Photo Quiz

A Case of Necrotic Toes


Am Fam Physician. 2004 Feb 1;69(3):609-610.

A 66-year-old man with alcoholism presented to the emergency department in January complaining of pain in his feet and an unsteady gait. The patient was sober, but did not remember the previous four days. Neighbors reported he was in an unheated home, smoking and drinking heavily. He denied trauma or previous problems with balance or dizziness. His medical history was significant for untreated hyperlipidemia and poorly controlled diabetes. Physical examination revealed normal vital signs. Muscle strength was intact in upper and lower extremities, but he had blunted pinprick and vibratory sensation below the ankles. He had a positive Romberg's sign. Distal to the ankles, the skin was cool and damp with cyanotic discoloration of the toes. There were a few vesicles and some sloughing of skin around the toes. His fingers, nose, and ears were without discoloration or lesions. Complete blood count and chemistry panel were normal. Within three weeks, his toes turned black and serous-filled bullae erupted (see accompanying figure).


Based on the patient's history and physical examination, which one of the following is the correct diagnosis?

A. Frostbite.

B. Severe peripheral vascular disease.

C. Vitamin B12 deficiency.

D. Immersion foot.

E. Chilblains.


The answer is D: immersion foot. This patient's pain, gait disturbance, and skin changes were secondary to the peripheral neuropathic changes and tissue injury that may occur with prolonged exposure to a damp cool environment.

Frostbite also can lead to neurologic and cutaneous damage, but this patient was indoors with no severe cold exposure. Damage caused by frostbite usually would not be isolated to the toes, but typically would affect other appendages as well, such as the nose, ears, and fingers.

Smoking and poorly controlled diabetes may lead to severe peripheral vascular disease, but this is typically an indolent, slowly progressive process and would not rapidly involve all 10 toes.

Vitamin B12 deficiency is seen more commonly in alcoholics and could account for the neuropathic changes seen with this patient, but not the necrotic skin change. A macrocytic anemia usually is seen with vitamin B12 deficiency, but was not present in this patient.

Chilblains are the mildest form of cold-induced injury. Repeated exposure to mildly cold temperatures can lead to the formation of shiny red plaques on the face, hands, or feet. Itching and pain are commonly seen in affected areas. Lesions can become swollen or boggy, but skin sloughing and gangrene do not occur.

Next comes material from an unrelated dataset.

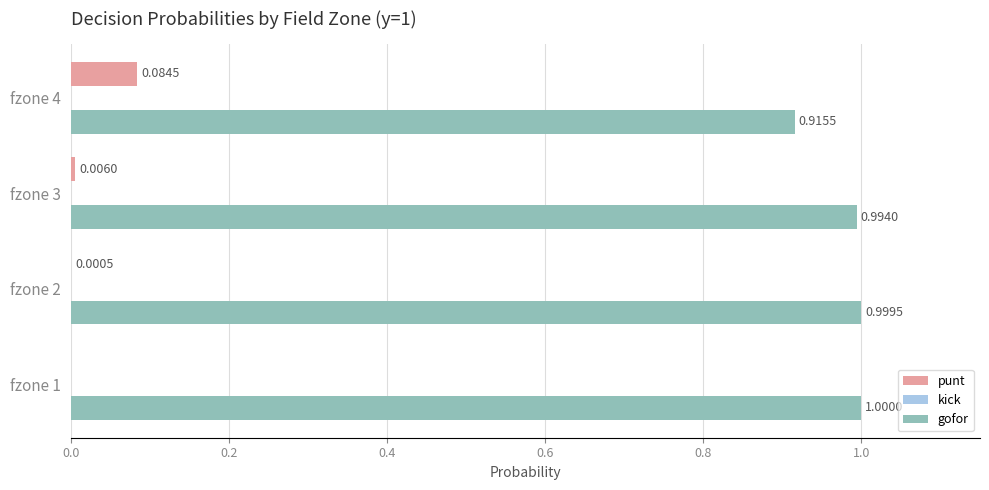

Is the value of punt at fzone 2 greater than the value of gofor at fzone 1?

No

This patient had immersion foot, also known as trench foot. Immersion foot, unlike frostbite, can occur without severe cold exposure. Prolonged exposure to damp, cool environments can lead to persistent, moderate vasospasm and tissue hypoxia. Even cold exposure as mild as 12.8°C (55°F) for 10 hours has been shown to cause immersion foot.1 This patient was in an unheated home in damp socks for days, which could easily cause trench foot. His ethanol use decreased his awareness and further predisposed him to exposure. Smoking also increased his risk for cold-induced skin injury. Nicotine is known to cause peripheral vasospasm and promote the development of peripheral vascular disease.

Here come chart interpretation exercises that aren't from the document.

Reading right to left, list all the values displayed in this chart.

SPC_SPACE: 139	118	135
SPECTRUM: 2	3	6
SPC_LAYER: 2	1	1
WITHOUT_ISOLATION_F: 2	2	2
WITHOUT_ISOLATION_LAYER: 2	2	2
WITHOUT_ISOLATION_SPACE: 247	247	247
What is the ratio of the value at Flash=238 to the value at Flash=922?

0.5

Patients who have immersion foot first complain of numbness without pain. After warming and drying, the injured area becomes painful and begins throbbing.1 This pain can persist for months before resolution. Patients with mild immersion foot sometimes suffer long-term neurovascular sequelae, such as Raynaud's phenomenon, cold intolerance, or paresthesias.2 In severe cases of trench foot, tissue injury is serious enough to cause skin sloughing and subsequent gangrenous change. After weeks or months, the necrotic boundary becomes demarcated. Surgical intervention typically is indicated at this stage.


1. Hamlett MP. Part II: cold and heat. In: Auerbach PS. Wilderness medicine. 4th ed. St. Louis: Mosby, 2001:130–3.

2. Cohen R, Moelleken BR. Disorders due to physical agents. In: Tierney LM, Papadakis MA, McPhee SJ. Current medical diagnosis & treatment. 42d ed. New York: McGraw-Hill, 2003:1540.